Auch bei diesem Projekt haben viele Lernende und Studierende ihre Beiträge geleistet. Ich
danke allen dafür.
Ich wünsche Ihnen, meine Damen und Herren, dass Sie in «Familie Zürchers Garten» viele
Anregungen, aber auch Unterhaltung und Entspannung finden. Geniessen Sie die
hängenden und liegenden Gärten Zürichs hier in Luzern.

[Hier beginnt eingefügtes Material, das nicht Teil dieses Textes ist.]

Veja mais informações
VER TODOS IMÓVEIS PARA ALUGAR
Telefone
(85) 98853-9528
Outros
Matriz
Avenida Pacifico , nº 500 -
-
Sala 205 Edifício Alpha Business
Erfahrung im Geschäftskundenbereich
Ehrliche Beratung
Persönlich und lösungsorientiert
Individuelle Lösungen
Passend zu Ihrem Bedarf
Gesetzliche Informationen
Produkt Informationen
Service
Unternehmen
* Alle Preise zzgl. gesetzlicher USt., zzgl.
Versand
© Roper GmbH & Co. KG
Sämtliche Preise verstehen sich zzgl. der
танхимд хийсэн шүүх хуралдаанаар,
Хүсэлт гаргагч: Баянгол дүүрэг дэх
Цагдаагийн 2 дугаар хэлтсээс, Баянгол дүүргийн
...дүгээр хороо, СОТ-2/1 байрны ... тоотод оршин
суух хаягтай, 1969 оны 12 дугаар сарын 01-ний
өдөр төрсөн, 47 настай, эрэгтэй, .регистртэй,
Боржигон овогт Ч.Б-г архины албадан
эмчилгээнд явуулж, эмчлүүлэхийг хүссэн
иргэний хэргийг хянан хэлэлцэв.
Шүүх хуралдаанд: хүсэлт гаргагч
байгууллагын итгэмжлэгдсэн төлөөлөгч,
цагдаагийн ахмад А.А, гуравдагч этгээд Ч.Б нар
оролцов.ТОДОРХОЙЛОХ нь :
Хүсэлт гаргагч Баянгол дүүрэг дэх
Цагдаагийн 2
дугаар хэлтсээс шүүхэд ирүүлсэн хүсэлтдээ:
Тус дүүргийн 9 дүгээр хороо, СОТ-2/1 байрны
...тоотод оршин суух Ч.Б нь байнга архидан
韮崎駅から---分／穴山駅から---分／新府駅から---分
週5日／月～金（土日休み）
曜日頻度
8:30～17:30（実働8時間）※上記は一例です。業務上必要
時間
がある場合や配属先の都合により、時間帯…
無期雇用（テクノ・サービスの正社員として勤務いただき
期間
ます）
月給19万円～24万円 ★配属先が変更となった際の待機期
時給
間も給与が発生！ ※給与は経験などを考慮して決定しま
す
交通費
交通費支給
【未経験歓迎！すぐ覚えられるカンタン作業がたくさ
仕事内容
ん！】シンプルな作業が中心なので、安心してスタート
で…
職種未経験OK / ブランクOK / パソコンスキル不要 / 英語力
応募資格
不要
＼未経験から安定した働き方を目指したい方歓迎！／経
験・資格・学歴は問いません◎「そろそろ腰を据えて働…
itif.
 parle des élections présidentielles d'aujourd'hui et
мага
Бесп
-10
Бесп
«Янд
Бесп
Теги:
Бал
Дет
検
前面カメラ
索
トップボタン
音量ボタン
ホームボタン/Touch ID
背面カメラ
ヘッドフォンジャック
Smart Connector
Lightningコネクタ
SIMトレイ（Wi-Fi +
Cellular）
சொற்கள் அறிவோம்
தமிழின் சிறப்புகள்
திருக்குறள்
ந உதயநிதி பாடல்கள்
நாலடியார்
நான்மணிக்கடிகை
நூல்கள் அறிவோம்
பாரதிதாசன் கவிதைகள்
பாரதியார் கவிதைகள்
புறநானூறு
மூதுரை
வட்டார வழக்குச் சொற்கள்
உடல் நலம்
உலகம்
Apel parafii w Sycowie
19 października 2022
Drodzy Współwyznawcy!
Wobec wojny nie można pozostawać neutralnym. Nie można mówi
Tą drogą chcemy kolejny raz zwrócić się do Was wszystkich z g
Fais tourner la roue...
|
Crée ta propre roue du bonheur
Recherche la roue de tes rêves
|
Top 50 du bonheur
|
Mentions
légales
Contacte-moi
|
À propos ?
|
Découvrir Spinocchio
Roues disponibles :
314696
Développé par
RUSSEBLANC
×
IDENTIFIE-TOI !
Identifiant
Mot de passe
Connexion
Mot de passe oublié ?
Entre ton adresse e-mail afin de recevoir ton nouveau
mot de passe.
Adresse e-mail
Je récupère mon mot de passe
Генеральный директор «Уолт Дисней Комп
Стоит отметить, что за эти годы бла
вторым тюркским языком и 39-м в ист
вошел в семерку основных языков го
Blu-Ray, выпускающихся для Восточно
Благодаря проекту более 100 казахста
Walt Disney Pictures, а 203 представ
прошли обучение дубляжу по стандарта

Erleben Sie die Vielfalt und
bewundern Sie das Kunstwerk aus der Sammlung des Kantons Zürich mit dem Titel: «In
fremden Gewässern». Es zeigt einen Schwan Kopf voran in einem farbigen Blumenbeet.
Und weil man als Gast auch etwas mitbringt, übergebe ich den Gastgebern gerne das
neuste Werk zum Thema Urban Gardening. Es trägt den Titel «Veranda Junkies» und
kommt frisch ab der Presse aus dem Verlag A/T.
PS: Wir hatten ein sehr schönes Sechseläuten in Zürich. Der Böögg brannte über zwanzig
Minuten lang, was bedeutet, dass es in Luzern einen schlechten Sommer gibt. Aber
wahrscheinlich auch in Zürich. Wir haben Sie vermisst. Aber die Zünfte feiern auch
nächstes und übernächstes Jahr wieder.